Saved data entries
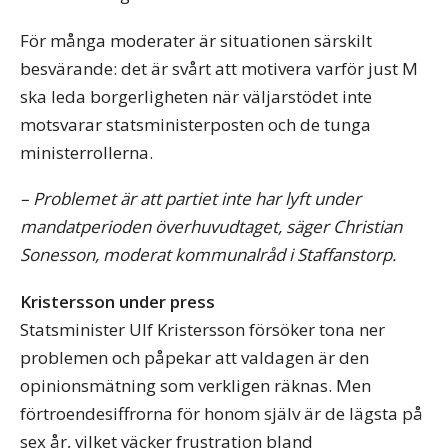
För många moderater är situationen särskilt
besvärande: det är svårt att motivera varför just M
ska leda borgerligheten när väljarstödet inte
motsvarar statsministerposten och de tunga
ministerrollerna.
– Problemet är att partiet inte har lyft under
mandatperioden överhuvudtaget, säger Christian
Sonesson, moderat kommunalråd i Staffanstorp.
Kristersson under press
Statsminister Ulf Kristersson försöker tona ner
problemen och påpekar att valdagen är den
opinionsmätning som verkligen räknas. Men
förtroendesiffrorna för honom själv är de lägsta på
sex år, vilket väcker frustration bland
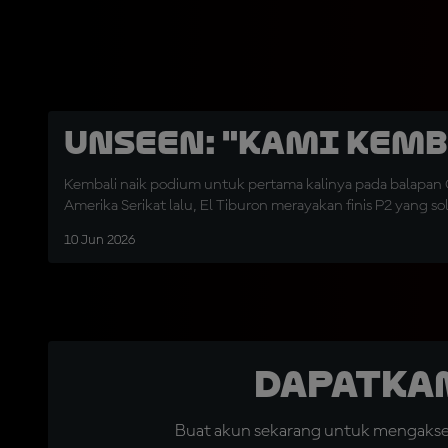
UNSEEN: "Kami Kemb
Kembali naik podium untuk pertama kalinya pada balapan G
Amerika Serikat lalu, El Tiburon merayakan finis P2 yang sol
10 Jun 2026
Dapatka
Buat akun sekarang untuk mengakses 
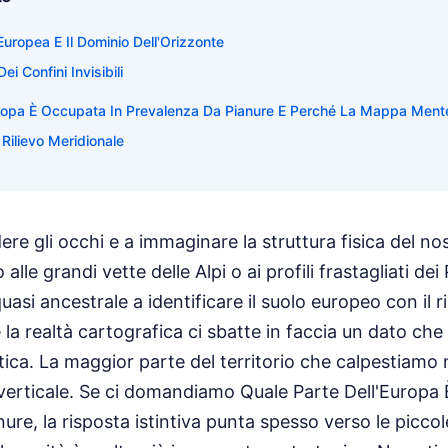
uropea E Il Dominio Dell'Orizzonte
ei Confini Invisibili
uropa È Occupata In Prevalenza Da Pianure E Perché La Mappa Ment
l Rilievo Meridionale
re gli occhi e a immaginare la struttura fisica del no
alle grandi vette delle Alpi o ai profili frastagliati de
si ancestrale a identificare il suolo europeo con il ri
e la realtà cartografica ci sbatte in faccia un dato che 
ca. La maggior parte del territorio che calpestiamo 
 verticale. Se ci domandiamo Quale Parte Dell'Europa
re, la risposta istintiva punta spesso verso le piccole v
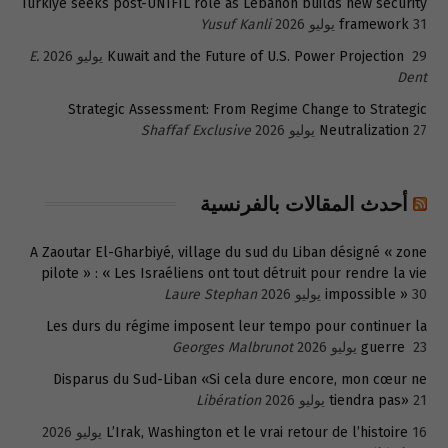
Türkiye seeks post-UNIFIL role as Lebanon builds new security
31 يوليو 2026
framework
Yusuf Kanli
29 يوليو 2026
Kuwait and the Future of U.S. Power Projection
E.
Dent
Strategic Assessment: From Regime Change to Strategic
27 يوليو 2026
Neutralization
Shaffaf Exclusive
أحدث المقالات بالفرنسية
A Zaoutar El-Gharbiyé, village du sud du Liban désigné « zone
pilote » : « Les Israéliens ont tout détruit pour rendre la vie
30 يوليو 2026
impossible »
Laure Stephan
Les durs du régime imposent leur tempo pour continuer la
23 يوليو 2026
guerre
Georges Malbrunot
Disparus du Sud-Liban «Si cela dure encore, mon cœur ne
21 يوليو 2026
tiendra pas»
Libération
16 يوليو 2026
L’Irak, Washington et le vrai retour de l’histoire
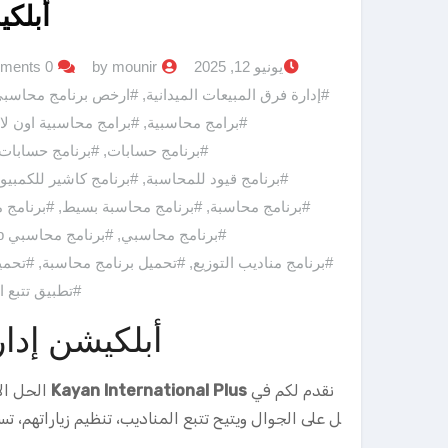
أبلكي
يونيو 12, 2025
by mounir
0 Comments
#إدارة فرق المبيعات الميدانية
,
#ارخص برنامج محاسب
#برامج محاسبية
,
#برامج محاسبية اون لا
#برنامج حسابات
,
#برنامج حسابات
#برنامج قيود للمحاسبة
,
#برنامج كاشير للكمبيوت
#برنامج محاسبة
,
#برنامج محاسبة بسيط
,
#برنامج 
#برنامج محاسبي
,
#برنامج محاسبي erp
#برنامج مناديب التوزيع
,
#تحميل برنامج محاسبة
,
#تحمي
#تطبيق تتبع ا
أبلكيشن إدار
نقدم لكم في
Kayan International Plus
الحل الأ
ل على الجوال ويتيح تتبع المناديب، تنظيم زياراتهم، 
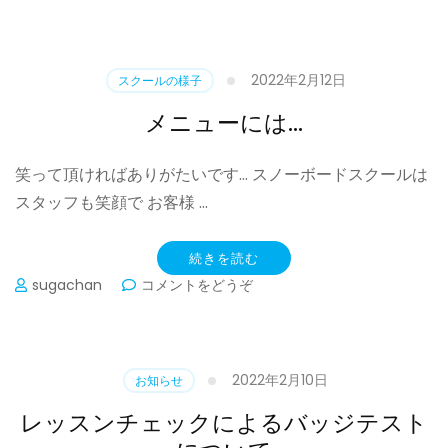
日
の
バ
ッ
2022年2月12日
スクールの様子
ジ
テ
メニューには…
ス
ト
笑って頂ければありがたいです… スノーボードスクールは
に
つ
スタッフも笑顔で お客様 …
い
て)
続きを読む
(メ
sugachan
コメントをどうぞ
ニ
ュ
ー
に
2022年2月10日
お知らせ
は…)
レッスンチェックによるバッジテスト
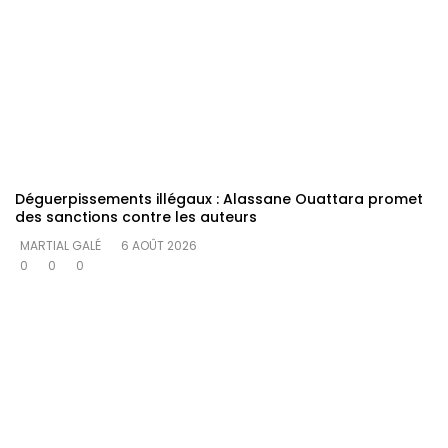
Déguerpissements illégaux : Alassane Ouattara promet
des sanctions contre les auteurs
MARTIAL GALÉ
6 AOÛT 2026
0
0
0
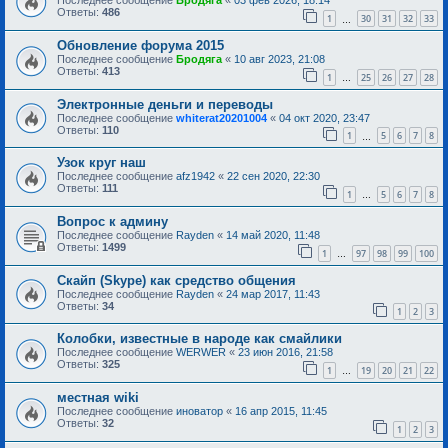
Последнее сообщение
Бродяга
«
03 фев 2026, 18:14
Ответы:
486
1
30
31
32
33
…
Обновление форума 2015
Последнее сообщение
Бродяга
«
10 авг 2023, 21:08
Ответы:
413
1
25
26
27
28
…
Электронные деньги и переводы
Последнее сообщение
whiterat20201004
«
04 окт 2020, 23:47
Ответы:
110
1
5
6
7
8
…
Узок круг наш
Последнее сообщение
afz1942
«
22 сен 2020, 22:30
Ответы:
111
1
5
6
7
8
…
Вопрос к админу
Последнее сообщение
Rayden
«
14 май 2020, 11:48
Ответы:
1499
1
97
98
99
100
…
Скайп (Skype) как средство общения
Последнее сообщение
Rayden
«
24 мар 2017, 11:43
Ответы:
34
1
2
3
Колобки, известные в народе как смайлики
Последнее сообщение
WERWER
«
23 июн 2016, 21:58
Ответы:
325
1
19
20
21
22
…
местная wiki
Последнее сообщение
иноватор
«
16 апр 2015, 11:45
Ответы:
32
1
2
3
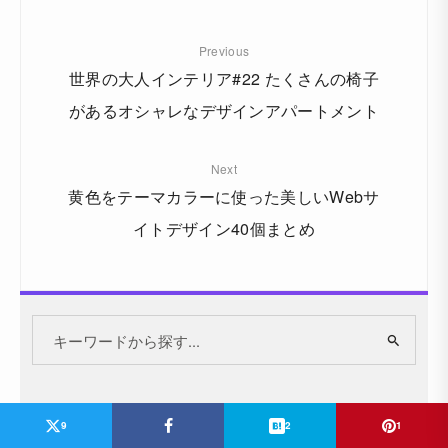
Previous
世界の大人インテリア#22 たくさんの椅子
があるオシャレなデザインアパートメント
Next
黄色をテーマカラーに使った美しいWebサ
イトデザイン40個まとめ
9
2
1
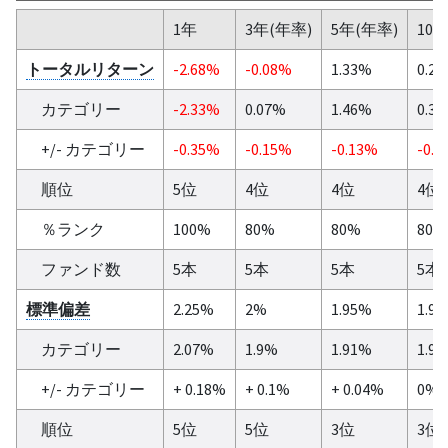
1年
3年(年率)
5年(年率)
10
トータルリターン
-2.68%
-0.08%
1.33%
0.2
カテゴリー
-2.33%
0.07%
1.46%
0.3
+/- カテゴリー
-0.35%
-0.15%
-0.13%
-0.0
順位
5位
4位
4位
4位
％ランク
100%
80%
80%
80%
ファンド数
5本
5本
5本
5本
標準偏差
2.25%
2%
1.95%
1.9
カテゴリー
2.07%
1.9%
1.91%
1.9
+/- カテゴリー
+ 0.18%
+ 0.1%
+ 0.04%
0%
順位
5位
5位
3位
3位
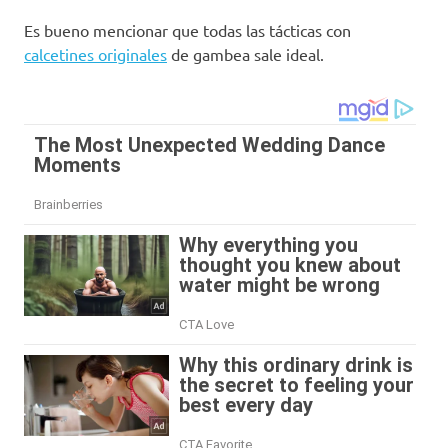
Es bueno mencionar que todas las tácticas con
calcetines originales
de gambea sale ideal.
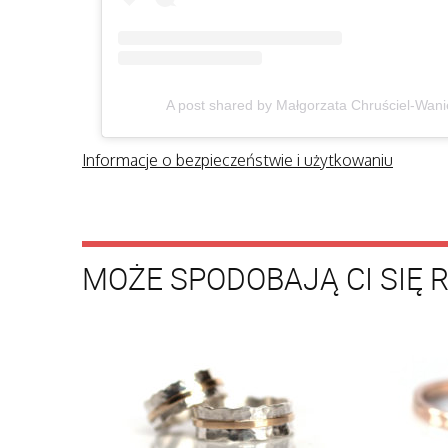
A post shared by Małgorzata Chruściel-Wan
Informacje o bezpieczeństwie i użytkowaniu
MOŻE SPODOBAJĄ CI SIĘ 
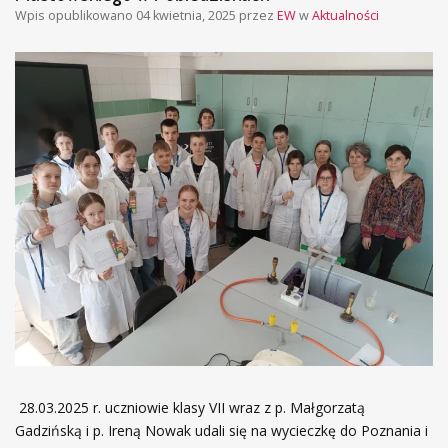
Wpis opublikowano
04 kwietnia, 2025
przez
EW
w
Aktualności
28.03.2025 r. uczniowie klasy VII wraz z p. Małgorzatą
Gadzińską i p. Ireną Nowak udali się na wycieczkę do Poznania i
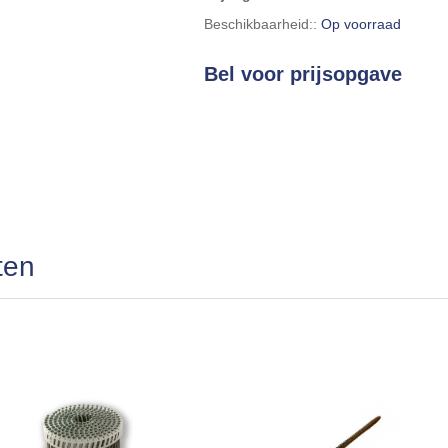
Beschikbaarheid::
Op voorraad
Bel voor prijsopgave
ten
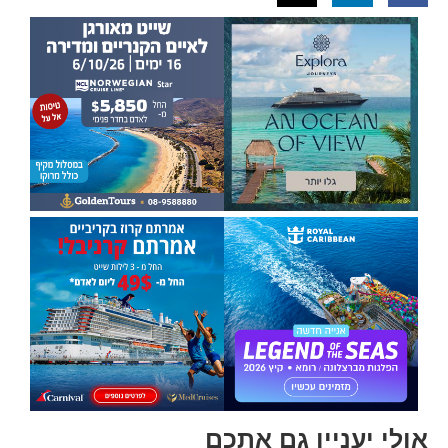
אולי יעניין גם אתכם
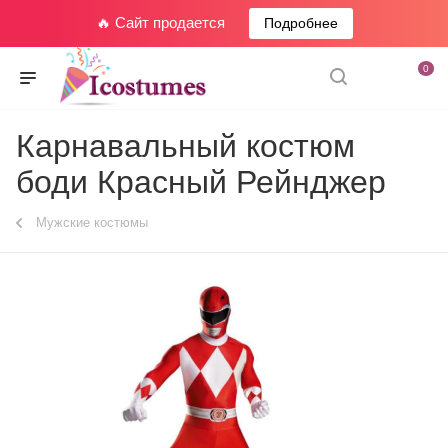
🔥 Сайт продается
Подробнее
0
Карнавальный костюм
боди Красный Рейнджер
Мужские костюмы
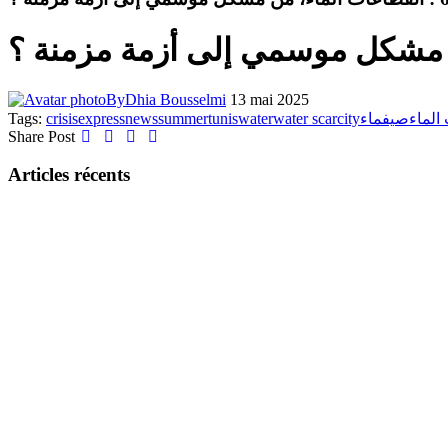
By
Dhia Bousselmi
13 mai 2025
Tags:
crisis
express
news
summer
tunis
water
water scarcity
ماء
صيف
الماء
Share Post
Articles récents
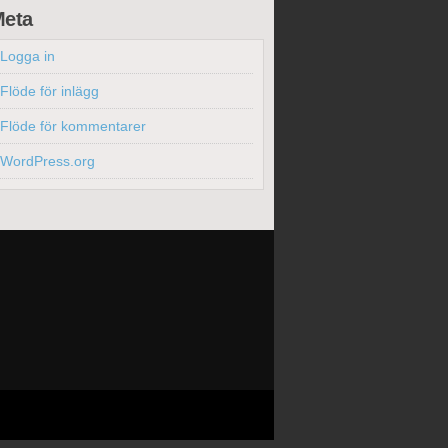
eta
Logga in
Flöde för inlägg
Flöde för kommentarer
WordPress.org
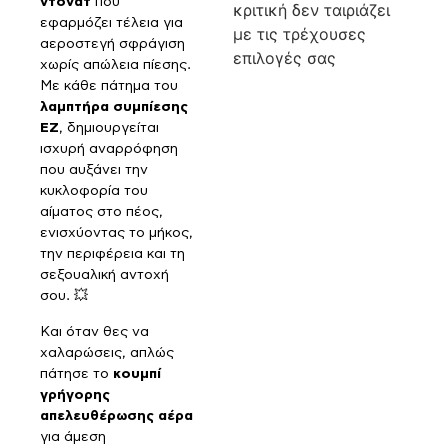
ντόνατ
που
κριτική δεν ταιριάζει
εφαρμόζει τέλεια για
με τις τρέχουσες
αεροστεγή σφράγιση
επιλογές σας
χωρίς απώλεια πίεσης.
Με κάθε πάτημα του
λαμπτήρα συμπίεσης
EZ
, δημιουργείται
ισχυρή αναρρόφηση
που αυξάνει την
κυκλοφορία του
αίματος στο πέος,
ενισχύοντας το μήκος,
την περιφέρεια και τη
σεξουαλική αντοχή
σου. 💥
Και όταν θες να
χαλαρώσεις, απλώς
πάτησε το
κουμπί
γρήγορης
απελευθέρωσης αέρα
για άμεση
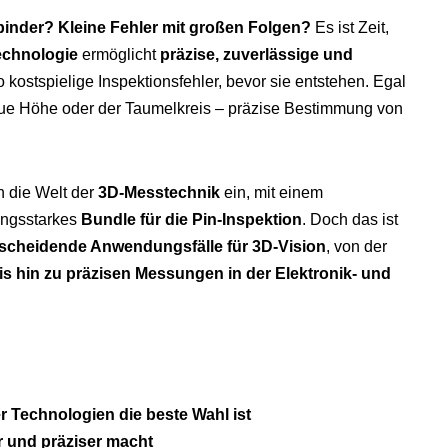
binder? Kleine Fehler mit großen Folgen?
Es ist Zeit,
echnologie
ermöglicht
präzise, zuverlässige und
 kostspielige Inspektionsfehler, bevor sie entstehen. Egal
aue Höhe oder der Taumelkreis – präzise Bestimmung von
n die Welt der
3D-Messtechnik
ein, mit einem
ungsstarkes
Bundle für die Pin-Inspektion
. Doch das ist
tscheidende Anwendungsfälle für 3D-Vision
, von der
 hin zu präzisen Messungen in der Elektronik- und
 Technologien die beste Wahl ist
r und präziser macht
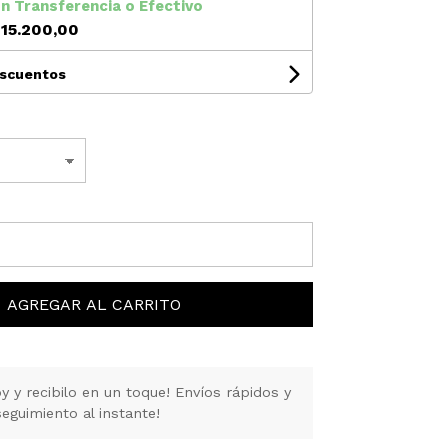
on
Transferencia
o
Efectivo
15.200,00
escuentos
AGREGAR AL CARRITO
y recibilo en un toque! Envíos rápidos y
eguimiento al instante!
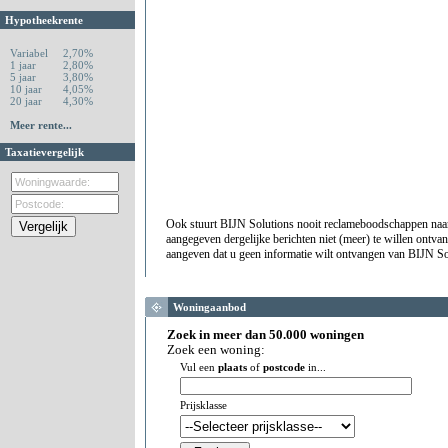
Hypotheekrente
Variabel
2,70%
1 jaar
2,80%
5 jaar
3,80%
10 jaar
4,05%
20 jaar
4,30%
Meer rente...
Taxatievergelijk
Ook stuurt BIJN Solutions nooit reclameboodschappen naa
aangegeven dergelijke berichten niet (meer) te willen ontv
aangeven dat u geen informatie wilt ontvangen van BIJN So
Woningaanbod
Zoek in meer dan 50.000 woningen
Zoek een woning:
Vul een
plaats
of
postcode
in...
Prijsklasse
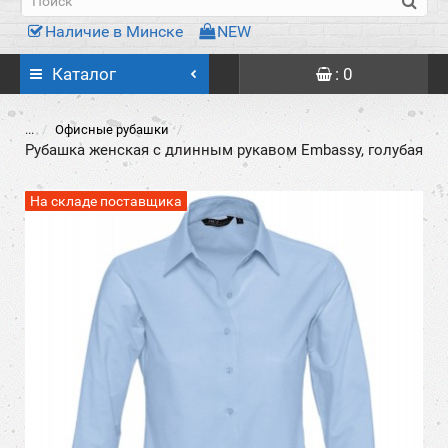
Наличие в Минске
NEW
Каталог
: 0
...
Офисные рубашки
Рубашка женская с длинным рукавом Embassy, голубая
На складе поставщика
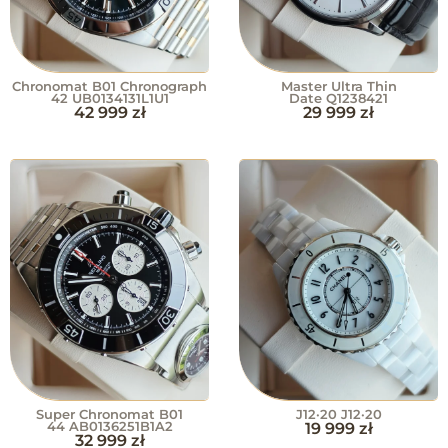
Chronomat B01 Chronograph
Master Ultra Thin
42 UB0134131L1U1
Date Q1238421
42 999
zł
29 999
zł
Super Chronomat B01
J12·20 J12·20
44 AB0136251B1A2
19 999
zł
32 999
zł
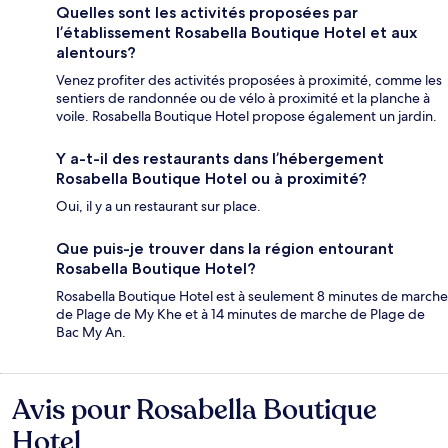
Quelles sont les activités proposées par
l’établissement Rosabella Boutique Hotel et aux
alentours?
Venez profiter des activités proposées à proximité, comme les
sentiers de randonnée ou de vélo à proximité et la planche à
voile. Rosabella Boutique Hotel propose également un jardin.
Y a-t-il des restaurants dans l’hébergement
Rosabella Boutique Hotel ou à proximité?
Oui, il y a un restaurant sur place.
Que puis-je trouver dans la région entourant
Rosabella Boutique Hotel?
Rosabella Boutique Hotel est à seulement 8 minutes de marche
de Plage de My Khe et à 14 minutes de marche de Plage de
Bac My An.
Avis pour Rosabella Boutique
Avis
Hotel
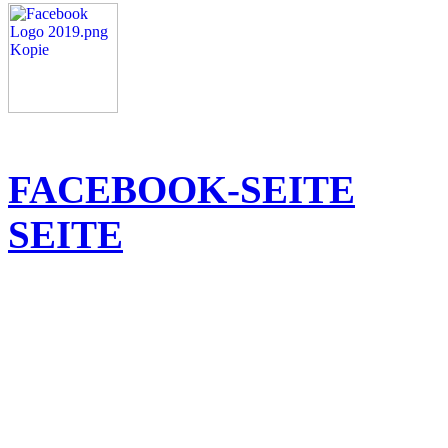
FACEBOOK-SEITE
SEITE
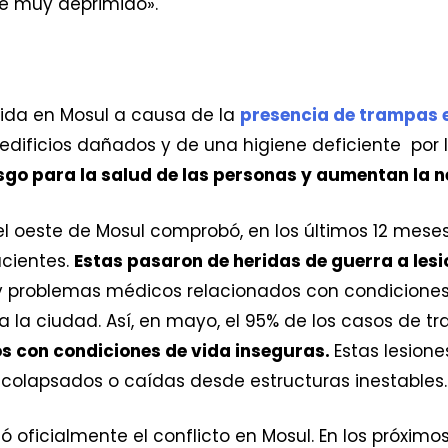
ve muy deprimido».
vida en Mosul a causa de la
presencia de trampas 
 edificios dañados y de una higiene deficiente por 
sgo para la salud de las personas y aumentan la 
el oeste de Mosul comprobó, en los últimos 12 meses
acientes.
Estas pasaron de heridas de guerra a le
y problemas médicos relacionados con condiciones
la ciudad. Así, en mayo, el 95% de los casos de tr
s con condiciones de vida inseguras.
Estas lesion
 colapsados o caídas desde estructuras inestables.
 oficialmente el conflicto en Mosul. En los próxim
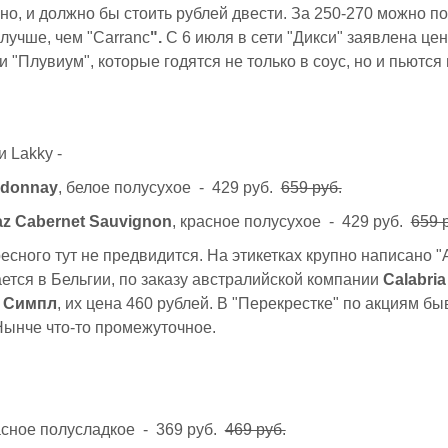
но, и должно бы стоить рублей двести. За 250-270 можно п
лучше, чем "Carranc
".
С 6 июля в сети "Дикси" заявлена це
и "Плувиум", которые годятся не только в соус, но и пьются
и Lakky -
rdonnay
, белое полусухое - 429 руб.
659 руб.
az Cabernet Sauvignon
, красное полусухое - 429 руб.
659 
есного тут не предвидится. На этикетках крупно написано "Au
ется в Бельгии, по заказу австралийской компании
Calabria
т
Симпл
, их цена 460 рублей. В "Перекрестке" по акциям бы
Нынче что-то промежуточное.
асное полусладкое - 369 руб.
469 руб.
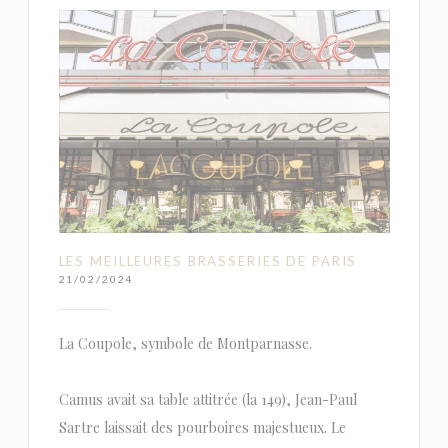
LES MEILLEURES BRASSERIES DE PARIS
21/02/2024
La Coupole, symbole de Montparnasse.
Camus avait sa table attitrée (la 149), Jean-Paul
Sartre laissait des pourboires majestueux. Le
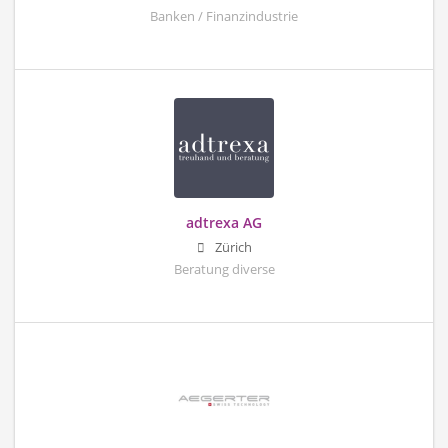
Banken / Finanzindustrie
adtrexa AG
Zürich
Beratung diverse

» EXERCISE AIM
The answer must consist of each line from the entries that contains the string "proximité".

» ANSWER SPACE
Venez profiter des activités proposées à proximité, comme les
sentiers de randonnée ou de vélo à proximité et la planche à
Rosabella Boutique Hotel ou à proximité?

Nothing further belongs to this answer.